My husband and I like leaves.  When we lived in forests, we dipped them in paint and pressed them on our skin, then lay in piles of them, trying to be them.  Now, we add them to the yard.  We plant raspberries, an apple tree, a cherry tree, currants.  We tend a crowded garden, guiding long arms of pumpkin plants out onto the lawn.  His father brings up clippings from corkscrew willows, black-eyed Susans, a yellow lady’s slipper.  They drive to the woods and come back with two maples and a cherry that look like tall but emaciated children, plant them far apart, each supported by two square wooden stakes wider than their trunks, twine looped around their middles, torn squares of t-shirt slid in between to prevent the twine from cutting into them.  My father-in-law gives us a spent moonflower pod, a branch of rose-of- Sharon that we thrust into soil in a pot, hoping it will take root.  In two short rows, we plant eight spruces picked up for free on Arbor Day.  We mow around common mullein whenever it appears, let its low fountain of furry leaves flourish, then wait a year for its towering five-foot stalks of yellow flowers to spike up ridiculously from the lawn.  Watching for growth, I notice that even the evergreens in the front lose their leaves en masse in two year cycles, then sprout new needles from small brown, grape-like clusters of soft tissue.

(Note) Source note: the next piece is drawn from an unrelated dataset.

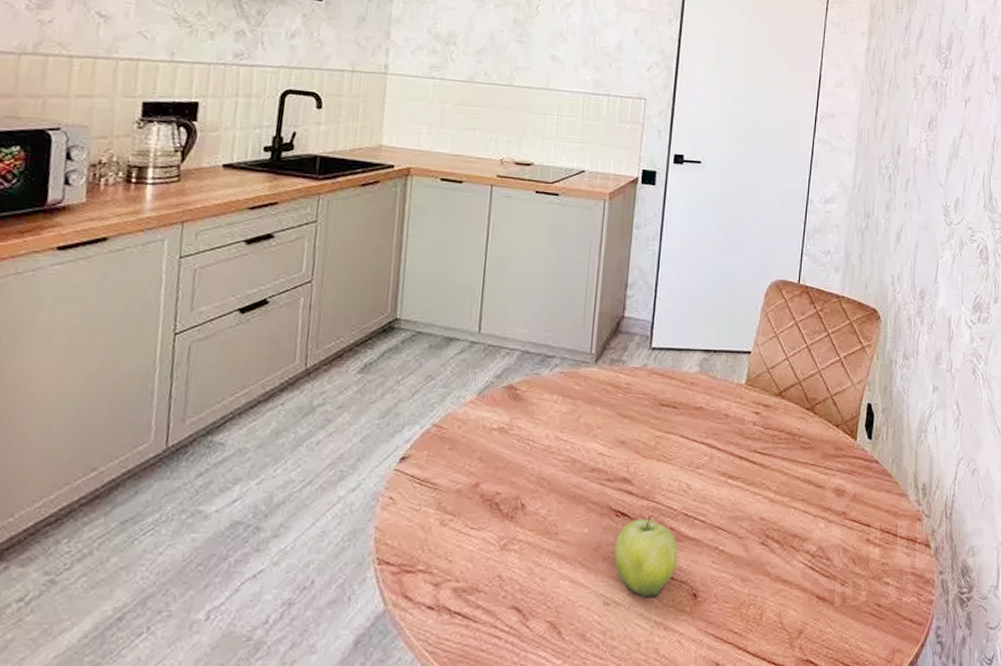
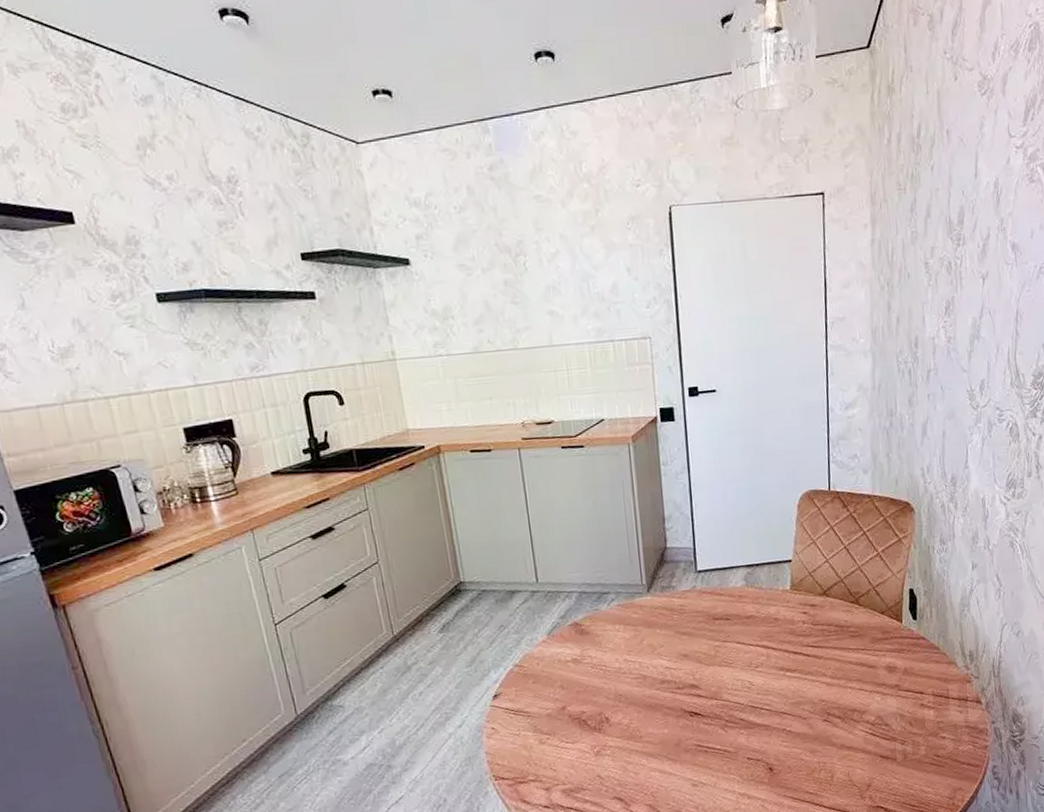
fruit: present [614,515,678,599] -> none [693,711,751,777]

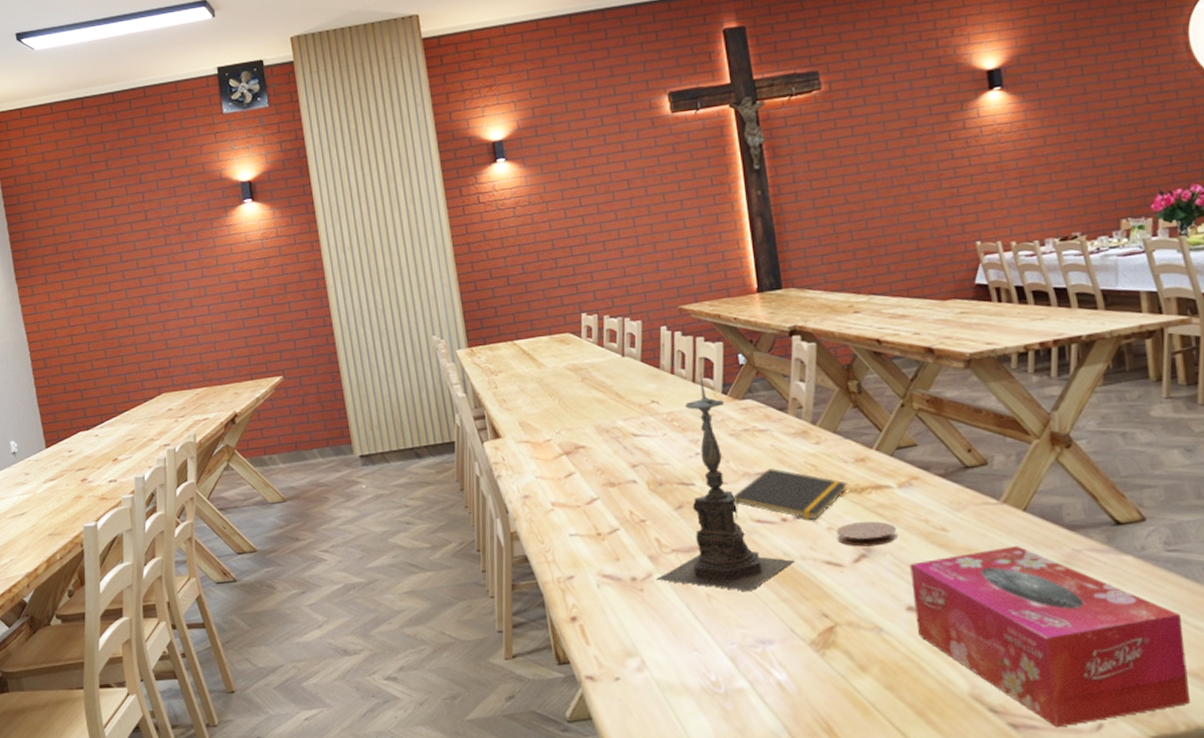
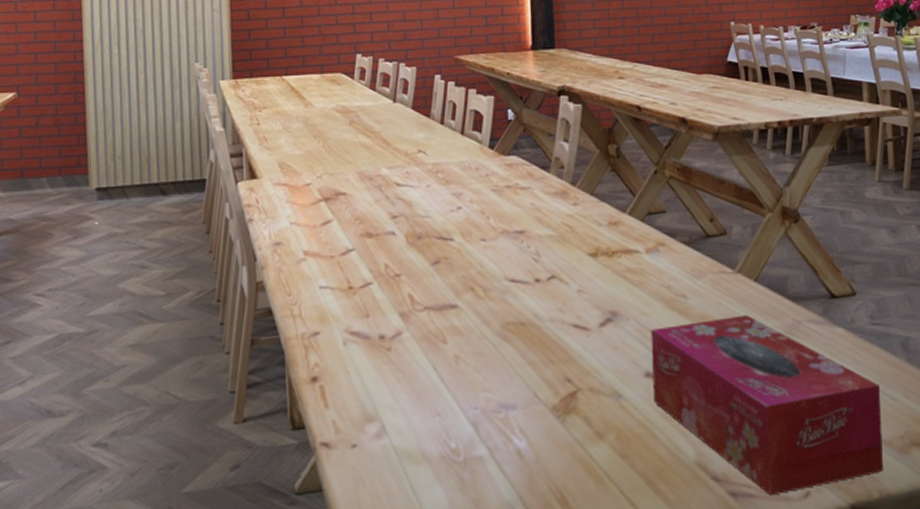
candle holder: present [656,372,794,592] -> none [405,125,543,354]
notepad: present [733,468,848,520] -> none [489,227,600,282]
coaster: present [836,521,897,547] -> none [586,286,642,311]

            Some things thrive.  Even through drought, the spruces reach half-Christmas-tree height in six years.  The apple we watch carefully, dreaming of pie, and when we notice one year a clump of leaves gone missing and then clouds of tent caterpillar nests in the crook of almost every branch, we pull the caterpillars off with our hands one-by-one—easy to find along the wispy web trails they leave on the branches—and smash them beneath our feet. 

Sometimes we are neglectful caretakers. Occasionally chance steps in to reverse our errors.  The leaves of the transplanted maples and cherry wilt and brown, making the trees no longer look even like emaciated children, but like sticks poked into the ground.  We stop watering them, wondering if we should.  And then it rains, a long pour that lightens but continues over night, and the next day on the way to the garden I see new leaves, the greenest green, growing from twig-ends on two of the trees.  In our bedroom, the rose-of-Sharon sits dormant for months then suddenly does the same thing. 


And then there are the moonflower seeds.  My husband carefully shakes them from the flower pod onto a plate and lets them dry on a bookshelf.  Then he plants them in two rather regal, blue flower pots and puts them outside. Sprouts shoot up.  We water them religiously, courted by the thought of broad white blooms opening at night, dying before morning. They grow, but the leaves seem odd, glossy and bright rather than the grey-green we remember from his parents' house, linear rather than broad, each marked with a dark thumbprint at its center.  We water them anyway, certain they are moonflower.  We avoid the internet. When my husband finally does look up moonflower he says he can’t make out the leaves in the pictures.  The plants prosper and spill over the edges of the pots.  Then, one day in the garden, I realize I am pulling up the same plant we are nurturing in those containers on the patio—lady’s thumb, an invasive weed.  I tell my husband.  I walk to the front of the house and look down at them, the racemes of miniscule pink flowers among the sprawling green so stately in the dark potting soil encircled by the shiny blue pot-rim.  In on the joke, I decide I’ll continue to water them, these stand-ins, these goblin children.  I’ll give them one good season.